This post has not been vetted or endorsed by BuzzFeed's editorial staff. BuzzFeed Community is a place where anyone can create a post or quiz. Try making your own!

    How BuzzFeed Helped Me Open Up With Myself

    I felt trapped and isolated, until they made me realise I wasn't alone.

    Wow this is going to be long and depressing. You can click off if you want, I give you permission to.

    Its around 2015. I finally build up the courage to say to my mother that I felt wrong. That I felt different inside.

    I told her, with all of the courage inside of me, that I thought I was transgender.

    She turned and stared at me, looking me hard in the eye. She finally turned away and said, "No you aren't."

    I look at her like she's just denied me the chance to be a millionaire. I was fuming that she thought she could dictate on what I felt like inside. I exploded with rage, shouting at her and saying "WHY DO YOU THINK YOU KNOW ME? WHY DO YOU ALWAYS HAVE TO BE RIGHT? WHY CAN'T I BE HAPPY?"

    It did turn out that she was right in the end. It was just a passing phase at wanting to be male. But still, inside of me, I kept feeling that I wasn't right. I was the one who was wrong, not my mother, not the media, not counsellors, but ME.

Tasks to carry out >>
1. Answer these about the BuzzFeed post:
(a) Around what year did the writer tell their mother about feeling different inside?
(b) What did the mother say after staring at the writer?
(c) Who does the writer say was the one who was wrong?
2. Rewrite the part of the BuzzFeed post that opens with "How BuzzFeed Helped" and closes with "you permission to.", putting "stuck" in place of "trapped".
3. How would the BuzzFeed post go on from its final sentence? Write the next part.

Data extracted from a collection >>
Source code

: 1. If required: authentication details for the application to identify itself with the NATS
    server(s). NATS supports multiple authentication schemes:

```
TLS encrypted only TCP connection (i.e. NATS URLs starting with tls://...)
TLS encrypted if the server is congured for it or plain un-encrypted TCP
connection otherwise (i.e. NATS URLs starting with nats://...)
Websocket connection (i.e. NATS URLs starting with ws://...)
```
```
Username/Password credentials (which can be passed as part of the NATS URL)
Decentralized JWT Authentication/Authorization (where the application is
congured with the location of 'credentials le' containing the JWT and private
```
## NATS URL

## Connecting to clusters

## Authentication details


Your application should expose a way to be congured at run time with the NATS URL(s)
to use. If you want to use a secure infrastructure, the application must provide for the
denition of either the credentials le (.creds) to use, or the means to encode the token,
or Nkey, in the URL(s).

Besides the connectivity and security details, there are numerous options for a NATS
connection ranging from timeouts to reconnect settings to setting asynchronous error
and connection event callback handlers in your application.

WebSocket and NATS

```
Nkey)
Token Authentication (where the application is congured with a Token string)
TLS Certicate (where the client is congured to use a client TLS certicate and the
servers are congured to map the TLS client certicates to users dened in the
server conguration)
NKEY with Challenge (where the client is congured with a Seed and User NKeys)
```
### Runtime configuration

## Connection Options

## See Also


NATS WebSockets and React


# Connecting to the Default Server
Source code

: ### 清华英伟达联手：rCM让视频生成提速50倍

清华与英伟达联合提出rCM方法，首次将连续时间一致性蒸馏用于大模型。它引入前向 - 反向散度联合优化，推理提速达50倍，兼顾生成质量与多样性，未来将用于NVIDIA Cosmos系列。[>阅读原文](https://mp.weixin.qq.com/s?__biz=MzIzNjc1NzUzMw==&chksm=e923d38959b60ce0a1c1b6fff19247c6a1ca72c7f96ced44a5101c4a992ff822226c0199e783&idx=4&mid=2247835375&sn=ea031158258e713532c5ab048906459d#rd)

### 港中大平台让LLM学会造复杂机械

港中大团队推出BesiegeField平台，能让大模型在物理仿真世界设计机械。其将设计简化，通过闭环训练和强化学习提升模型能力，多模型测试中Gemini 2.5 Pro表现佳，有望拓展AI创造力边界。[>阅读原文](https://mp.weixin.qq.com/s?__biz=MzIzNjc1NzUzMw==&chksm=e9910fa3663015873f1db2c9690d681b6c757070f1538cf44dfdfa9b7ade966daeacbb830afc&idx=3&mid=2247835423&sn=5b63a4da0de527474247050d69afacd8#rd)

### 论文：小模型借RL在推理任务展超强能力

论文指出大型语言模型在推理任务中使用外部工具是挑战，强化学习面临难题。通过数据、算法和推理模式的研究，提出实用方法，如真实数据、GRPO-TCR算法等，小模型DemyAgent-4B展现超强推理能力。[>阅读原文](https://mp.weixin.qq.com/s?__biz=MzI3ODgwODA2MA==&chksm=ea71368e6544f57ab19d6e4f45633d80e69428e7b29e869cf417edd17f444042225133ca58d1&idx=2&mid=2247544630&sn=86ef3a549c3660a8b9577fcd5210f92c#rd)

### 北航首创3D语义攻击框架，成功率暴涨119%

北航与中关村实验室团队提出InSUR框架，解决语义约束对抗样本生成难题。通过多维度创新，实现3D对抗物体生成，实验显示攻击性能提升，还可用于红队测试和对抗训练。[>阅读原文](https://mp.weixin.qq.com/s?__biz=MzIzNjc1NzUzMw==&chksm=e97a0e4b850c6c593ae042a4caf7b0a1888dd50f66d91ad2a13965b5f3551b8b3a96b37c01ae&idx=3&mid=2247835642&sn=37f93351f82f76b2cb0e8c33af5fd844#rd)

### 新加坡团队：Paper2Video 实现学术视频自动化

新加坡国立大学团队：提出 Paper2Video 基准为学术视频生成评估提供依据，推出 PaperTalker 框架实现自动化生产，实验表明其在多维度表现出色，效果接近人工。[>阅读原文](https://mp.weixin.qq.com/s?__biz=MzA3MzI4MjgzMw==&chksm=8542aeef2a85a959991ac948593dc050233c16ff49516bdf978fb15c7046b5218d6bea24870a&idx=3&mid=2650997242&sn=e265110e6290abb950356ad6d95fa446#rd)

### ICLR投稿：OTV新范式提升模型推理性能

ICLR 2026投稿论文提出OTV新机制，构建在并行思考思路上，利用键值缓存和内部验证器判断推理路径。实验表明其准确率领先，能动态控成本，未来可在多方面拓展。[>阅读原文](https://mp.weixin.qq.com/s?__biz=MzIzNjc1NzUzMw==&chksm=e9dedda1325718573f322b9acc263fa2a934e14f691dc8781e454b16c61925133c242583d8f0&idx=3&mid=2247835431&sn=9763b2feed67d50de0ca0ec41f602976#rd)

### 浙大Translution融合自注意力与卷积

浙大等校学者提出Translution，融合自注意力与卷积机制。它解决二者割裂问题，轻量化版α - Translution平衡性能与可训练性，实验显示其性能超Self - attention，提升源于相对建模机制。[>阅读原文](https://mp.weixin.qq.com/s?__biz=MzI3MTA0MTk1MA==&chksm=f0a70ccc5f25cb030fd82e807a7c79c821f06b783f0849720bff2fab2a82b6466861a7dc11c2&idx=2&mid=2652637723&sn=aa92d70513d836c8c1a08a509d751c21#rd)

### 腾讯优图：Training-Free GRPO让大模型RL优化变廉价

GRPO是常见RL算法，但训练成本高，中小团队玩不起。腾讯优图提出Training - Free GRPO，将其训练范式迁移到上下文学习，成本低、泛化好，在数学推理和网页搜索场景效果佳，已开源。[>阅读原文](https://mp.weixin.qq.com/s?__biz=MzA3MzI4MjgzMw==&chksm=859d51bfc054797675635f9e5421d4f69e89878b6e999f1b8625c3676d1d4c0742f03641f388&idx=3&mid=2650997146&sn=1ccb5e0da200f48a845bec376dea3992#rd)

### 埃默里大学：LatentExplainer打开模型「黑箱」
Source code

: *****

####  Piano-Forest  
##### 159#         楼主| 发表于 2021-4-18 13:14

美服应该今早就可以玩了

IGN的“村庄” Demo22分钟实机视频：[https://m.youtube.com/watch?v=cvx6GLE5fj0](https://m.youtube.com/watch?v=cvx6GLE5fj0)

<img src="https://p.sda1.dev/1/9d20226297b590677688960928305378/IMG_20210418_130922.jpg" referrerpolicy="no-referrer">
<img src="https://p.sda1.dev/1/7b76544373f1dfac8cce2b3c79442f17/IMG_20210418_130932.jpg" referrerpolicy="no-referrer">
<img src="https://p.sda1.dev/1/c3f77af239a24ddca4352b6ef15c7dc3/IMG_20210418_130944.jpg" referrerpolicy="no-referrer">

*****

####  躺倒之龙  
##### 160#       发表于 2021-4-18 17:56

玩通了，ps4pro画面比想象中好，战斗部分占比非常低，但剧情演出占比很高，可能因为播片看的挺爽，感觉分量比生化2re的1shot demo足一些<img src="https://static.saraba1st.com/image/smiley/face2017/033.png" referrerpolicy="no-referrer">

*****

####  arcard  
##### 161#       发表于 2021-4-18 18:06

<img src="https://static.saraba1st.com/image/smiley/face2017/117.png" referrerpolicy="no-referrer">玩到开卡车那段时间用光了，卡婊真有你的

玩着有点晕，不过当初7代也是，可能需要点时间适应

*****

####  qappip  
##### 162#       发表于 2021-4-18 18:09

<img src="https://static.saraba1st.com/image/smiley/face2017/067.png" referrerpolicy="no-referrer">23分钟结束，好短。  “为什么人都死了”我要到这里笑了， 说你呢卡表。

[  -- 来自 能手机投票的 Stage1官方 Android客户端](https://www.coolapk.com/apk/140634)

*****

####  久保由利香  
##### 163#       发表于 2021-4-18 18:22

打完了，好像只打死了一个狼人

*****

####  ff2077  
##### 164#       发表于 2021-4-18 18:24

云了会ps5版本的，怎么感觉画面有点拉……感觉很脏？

Answers to this exercise >>
1.
(a) Around 2015.
(b) "No you aren't."
(c) The writer themself, not the mother, the media or counsellors.

2.
How BuzzFeed Helped Me Open Up With Myself

    I felt stuck and isolated, until they made me realise I wasn't alone.

    Wow this is going to be long and depressing. You can click off if you want, I give you permission to.

3.
    I realised a few months ago I identify as nonbinary.I just have this feeling inside that I'm not a girl, but that I don't feel that I would feel right as a guy. It doesn't help that I am a young teen, but I remember when I was about 5 one occasion. I had just began my second year of public schooling, and my mother had bought my school shoes without me knowing. I was outraged at the sparkling thread, the floppy bow lying on the toe. But worst of all, they were BALLET PUMPS.

    I, a bossy little five year old who tired their hardest to get their own way, cried until I made my mother see sense and let me wear the shoes I wanted to. They ended up being the clumpy, light up Jack Nano's from Clarks, but I was delighted and everyone else found them cool too.

    Fast forward to this year. I'm still in mandatory schooling, and so far, this has been the worst year yet. I've experienced mild mental health issues, stemming from an undiagnosed attention problem (another thing my mother forbade me from doing- having ADHD. Sigh.) but this year I've faced depression, anxiety and panic attacks. There's the underlying pressure of being a semi-closeted bisexual (its just my family in the dark really but they choose not to be straight allies) and the overwhelming stress of WHATAMIGOINGTODOWITHMYSELFWHENILEAVETHISDUMPAGHHHHHH, and then prom season was coming up. I (fortunately) wasn't at this year's prom, but everybody was going to after parties and pre-prom drinks and I just was there like "guys I exist too why don't we go to pride that's quite fun"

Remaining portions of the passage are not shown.